TEXT FOR ANALYSIS:
· · · ·

The identification strategy first requires either one assignable private good or one exclusive good per person. Remember that an exclusive good is exclusively consumed by one household member type (for example, child clothing is consumed only by children), whereas an assignable good is such that each member’s consumption of this good is observable.[56] Of course, there can be many other purely private goods (such as food) for which we do not observe the amounts of individual consumption: This fact does not hamper identification.
The assignability assumption is not sufficient to identify the share of resources of each household member; additional assumptions are therefore needed. Dunbar et al. (2013) assume, first, that resource shares are invariant to total expenditure. In addition, they make two alternative assumptions on preferences: either the demand for goods is similar across household types (i.e., households with one, two, or more children) or they are similar across types of goods within a household type. An extreme form of the assumption is that preferences do not vary across types of household; since shadow prices vary across households because of the partially public nature of goods, this extreme assumption is essentially equivalent to assuming that the assignable good used for identification is irresponsive to prices. Another extreme form of this assumption is that preferences over the assignable good are identical across different household member types (male, female, and children). However, Dunbar et al. (2013) show that identification only requires that some aspect of the demand functions be the same either across household member types or across household types. Thus, in one case, they assume that all household members share the same shape of Engel curves for the assignable good. In another case they assume that preferences are the same across types of household (number of children), conditional on a deflator of income. This deflator reflects the different shadow prices that differentsized households face and is the way that preferences for the assignable good are allowed to vary across types. The key point is that the authors need to define similarity so that identification is delivered without sacrificing theoretical consistency (integrability) of the demand functions.

· · · ·

SUPPLIED DATA:
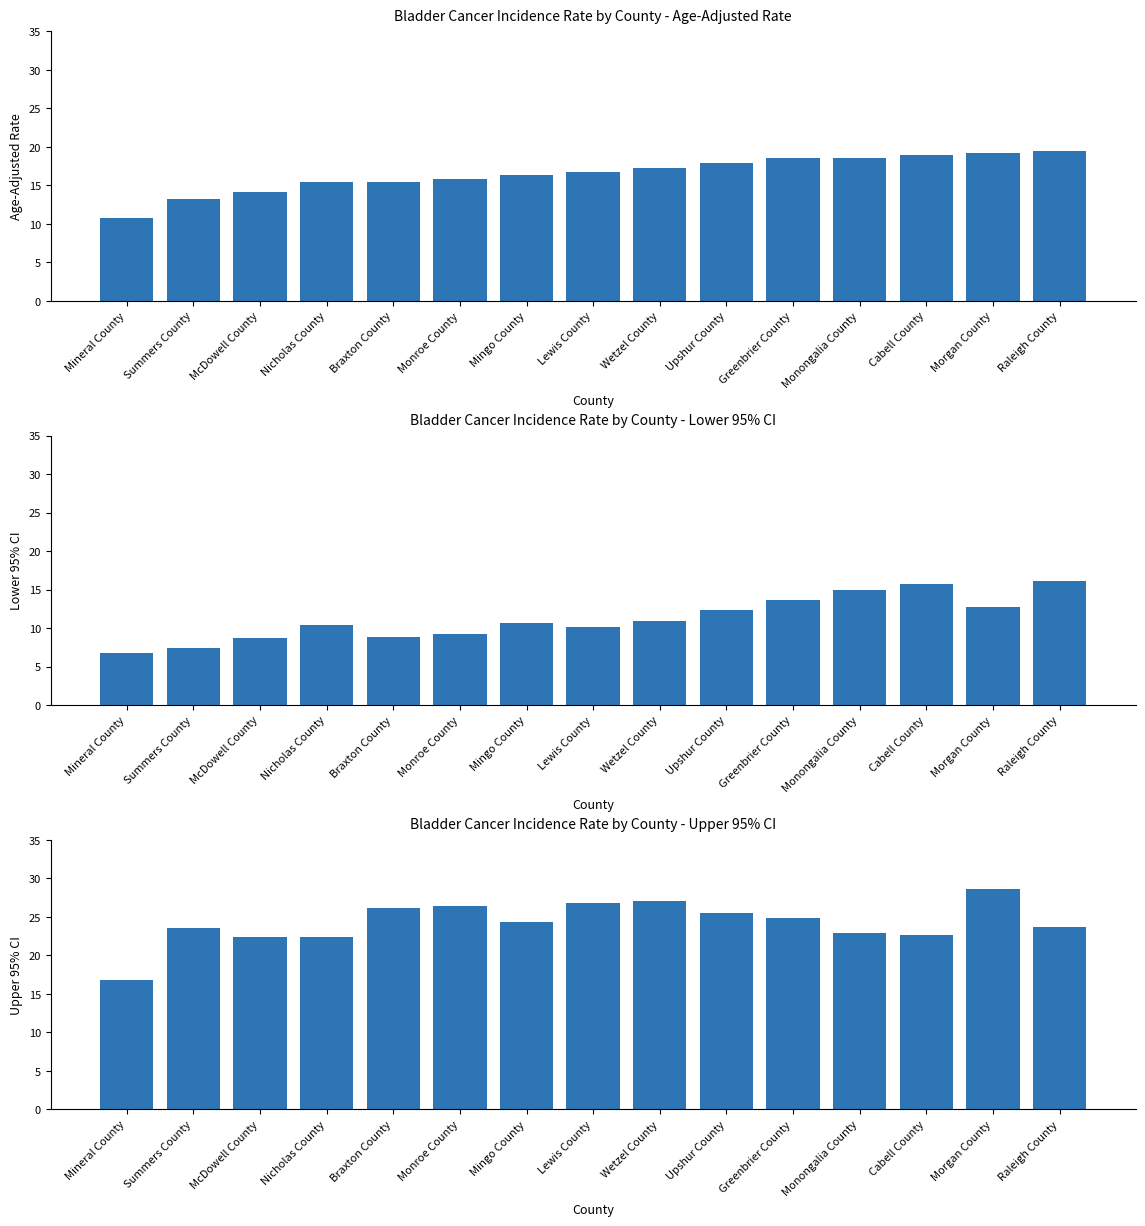

What position from the right is Greenbrier County?

5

· · · ·

Continue the passage on identifying each household member's share of resources, picking up after its final sentence. The data plays no part in what you're asked to do.

RESULT FOR THIS TASK:
Dunbar et al. (2013) estimate their model on data from Malawi, probably in one of the first such studies with development data. In a sense their framework is very well adapted to this context because wages and/or prices, which are at the heart of some other identification strategies and are not observed in that case. Their approach relies on measuring expenditures and having an assignable good for which they use clothing and footwear. The results they obtain are both astounding and an excellent illustration of the importance of looking within the household. They find that the male obtains about 45—50% of household resources. His share seems to be insensitive to the number of children present. The mother’s share declines with the second child, but then remains more or less constant, with the consumption share of children declining.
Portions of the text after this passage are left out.